Retype every row below word for word, leaving out the pictures.

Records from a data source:
========================

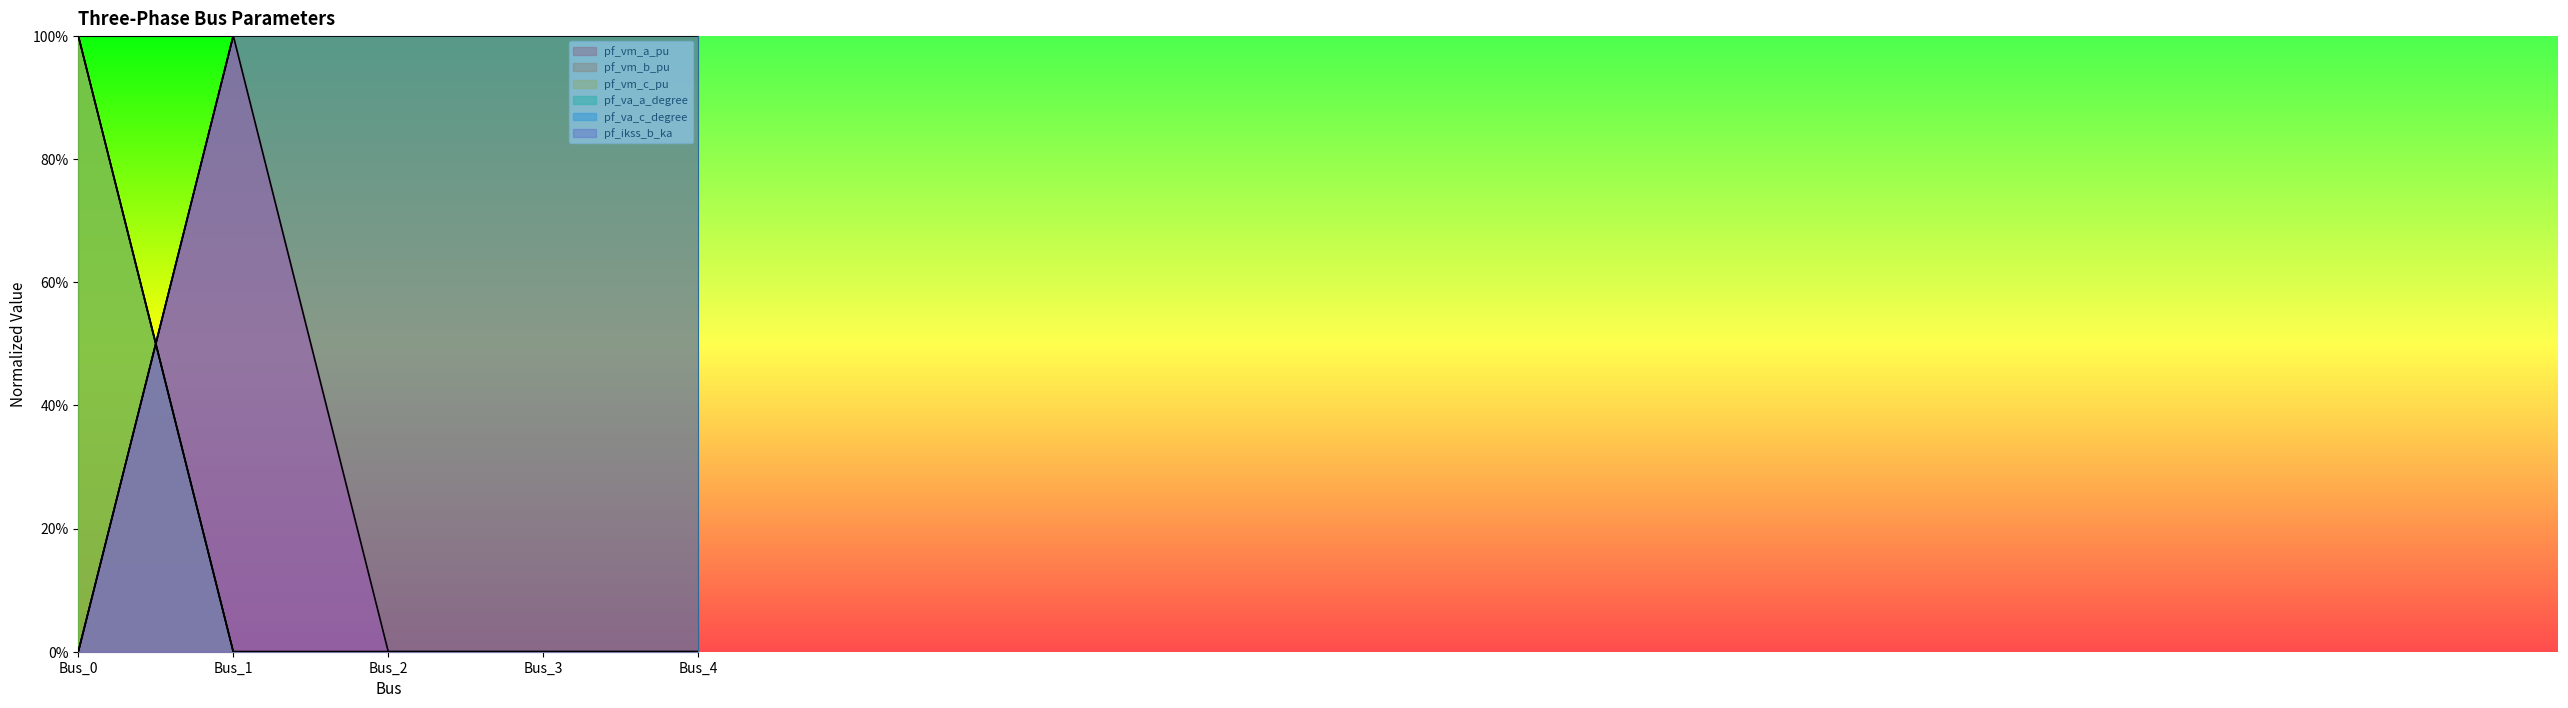

Reading right to left, extract all data points from this chart.

pf_vm_a_pu: Bus_4=0.0	Bus_3=0.0	Bus_2=0.0	Bus_1=0.0	Bus_0=1.0
pf_vm_b_pu: Bus_4=1.0	Bus_3=1.0	Bus_2=1.0	Bus_1=1.0	Bus_0=0.0
pf_vm_c_pu: Bus_4=0.0	Bus_3=0.0	Bus_2=0.0	Bus_1=0.0	Bus_0=1.0
pf_va_a_degree: Bus_4=1.0	Bus_3=1.0	Bus_2=1.0	Bus_1=1.0	Bus_0=0.0
pf_va_c_degree: Bus_4=0.0	Bus_3=0.0	Bus_2=0.0	Bus_1=0.0	Bus_0=1.0
pf_ikss_b_ka: Bus_4=0.0	Bus_3=0.0	Bus_2=0.0	Bus_1=1.0	Bus_0=0.0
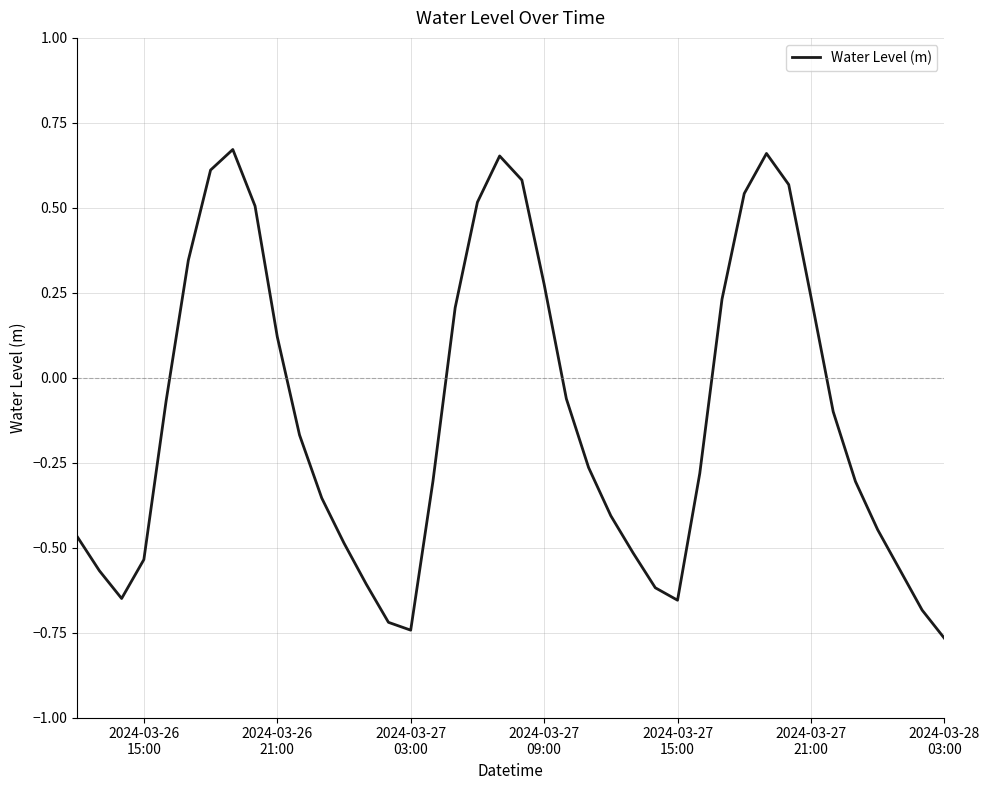

What is the difference between the maximum and minimum values?

1.4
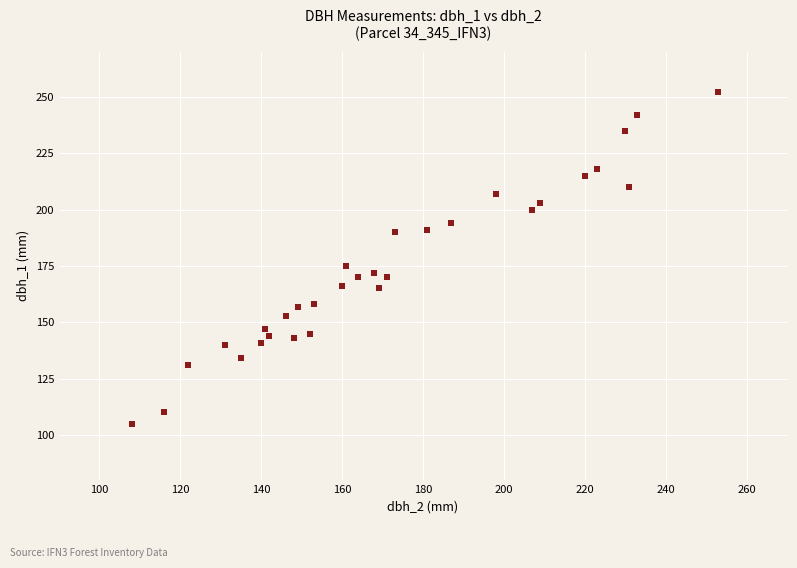

What Y value in the scatter plot is closest to 178?

175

========================

- _Solution for this task_:
Reading right to left, extract all data points from this chart.

pf_vm_a_pu: Bus_4=0.0	Bus_3=0.0	Bus_2=0.0	Bus_1=0.0	Bus_0=1.0
pf_vm_b_pu: Bus_4=1.0	Bus_3=1.0	Bus_2=1.0	Bus_1=1.0	Bus_0=0.0
pf_vm_c_pu: Bus_4=0.0	Bus_3=0.0	Bus_2=0.0	Bus_1=0.0	Bus_0=1.0
pf_va_a_degree: Bus_4=1.0	Bus_3=1.0	Bus_2=1.0	Bus_1=1.0	Bus_0=0.0
pf_va_c_degree: Bus_4=0.0	Bus_3=0.0	Bus_2=0.0	Bus_1=0.0	Bus_0=1.0
pf_ikss_b_ka: Bus_4=0.0	Bus_3=0.0	Bus_2=0.0	Bus_1=1.0	Bus_0=0.0

What is the difference between the maximum and minimum values?

1.4

What Y value in the scatter plot is closest to 178?

175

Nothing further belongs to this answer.